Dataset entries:
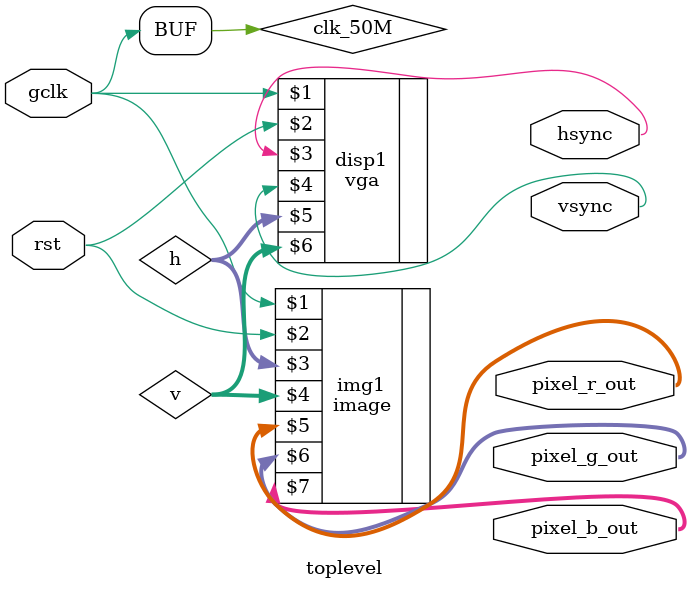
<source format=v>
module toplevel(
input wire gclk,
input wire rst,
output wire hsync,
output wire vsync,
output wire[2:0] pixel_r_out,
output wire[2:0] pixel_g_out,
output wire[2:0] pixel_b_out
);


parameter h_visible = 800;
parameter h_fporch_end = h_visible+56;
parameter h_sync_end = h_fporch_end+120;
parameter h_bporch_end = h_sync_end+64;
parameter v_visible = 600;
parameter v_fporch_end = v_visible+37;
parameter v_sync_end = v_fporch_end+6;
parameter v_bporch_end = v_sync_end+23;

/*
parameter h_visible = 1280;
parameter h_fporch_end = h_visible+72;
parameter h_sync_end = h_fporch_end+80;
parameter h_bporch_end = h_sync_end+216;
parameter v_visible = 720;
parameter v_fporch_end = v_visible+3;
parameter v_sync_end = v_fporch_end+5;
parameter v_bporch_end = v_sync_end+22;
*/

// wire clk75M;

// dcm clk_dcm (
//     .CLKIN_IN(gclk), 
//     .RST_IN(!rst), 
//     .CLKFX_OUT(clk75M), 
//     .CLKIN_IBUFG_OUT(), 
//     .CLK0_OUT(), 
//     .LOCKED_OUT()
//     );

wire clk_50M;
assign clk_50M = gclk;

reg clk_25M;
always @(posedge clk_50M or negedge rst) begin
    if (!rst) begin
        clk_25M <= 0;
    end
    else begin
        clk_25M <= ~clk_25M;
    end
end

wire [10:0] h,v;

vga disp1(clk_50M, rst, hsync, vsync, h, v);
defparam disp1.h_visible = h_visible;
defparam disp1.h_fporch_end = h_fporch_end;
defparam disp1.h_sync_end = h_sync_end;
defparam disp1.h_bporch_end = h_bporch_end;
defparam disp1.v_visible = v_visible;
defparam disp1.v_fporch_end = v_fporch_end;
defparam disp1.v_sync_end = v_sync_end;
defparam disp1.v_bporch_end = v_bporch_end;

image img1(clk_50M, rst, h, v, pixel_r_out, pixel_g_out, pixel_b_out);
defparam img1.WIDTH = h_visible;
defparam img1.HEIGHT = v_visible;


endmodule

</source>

■ **REQUEST**: Exactly as written, please copy out the whole set of records, skipping images.

■ **WRITTEN RESPONSE**:
<source format=v>
module toplevel(
input wire gclk,
input wire rst,
output wire hsync,
output wire vsync,
output wire[2:0] pixel_r_out,
output wire[2:0] pixel_g_out,
output wire[2:0] pixel_b_out
);


parameter h_visible = 800;
parameter h_fporch_end = h_visible+56;
parameter h_sync_end = h_fporch_end+120;
parameter h_bporch_end = h_sync_end+64;
parameter v_visible = 600;
parameter v_fporch_end = v_visible+37;
parameter v_sync_end = v_fporch_end+6;
parameter v_bporch_end = v_sync_end+23;

/*
parameter h_visible = 1280;
parameter h_fporch_end = h_visible+72;
parameter h_sync_end = h_fporch_end+80;
parameter h_bporch_end = h_sync_end+216;
parameter v_visible = 720;
parameter v_fporch_end = v_visible+3;
parameter v_sync_end = v_fporch_end+5;
parameter v_bporch_end = v_sync_end+22;
*/

// wire clk75M;

// dcm clk_dcm (
//     .CLKIN_IN(gclk), 
//     .RST_IN(!rst), 
//     .CLKFX_OUT(clk75M), 
//     .CLKIN_IBUFG_OUT(), 
//     .CLK0_OUT(), 
//     .LOCKED_OUT()
//     );

wire clk_50M;
assign clk_50M = gclk;

reg clk_25M;
always @(posedge clk_50M or negedge rst) begin
    if (!rst) begin
        clk_25M <= 0;
    end
    else begin
        clk_25M <= ~clk_25M;
    end
end

wire [10:0] h,v;

vga disp1(clk_50M, rst, hsync, vsync, h, v);
defparam disp1.h_visible = h_visible;
defparam disp1.h_fporch_end = h_fporch_end;
defparam disp1.h_sync_end = h_sync_end;
defparam disp1.h_bporch_end = h_bporch_end;
defparam disp1.v_visible = v_visible;
defparam disp1.v_fporch_end = v_fporch_end;
defparam disp1.v_sync_end = v_sync_end;
defparam disp1.v_bporch_end = v_bporch_end;

image img1(clk_50M, rst, h, v, pixel_r_out, pixel_g_out, pixel_b_out);
defparam img1.WIDTH = h_visible;
defparam img1.HEIGHT = v_visible;


endmodule

</source>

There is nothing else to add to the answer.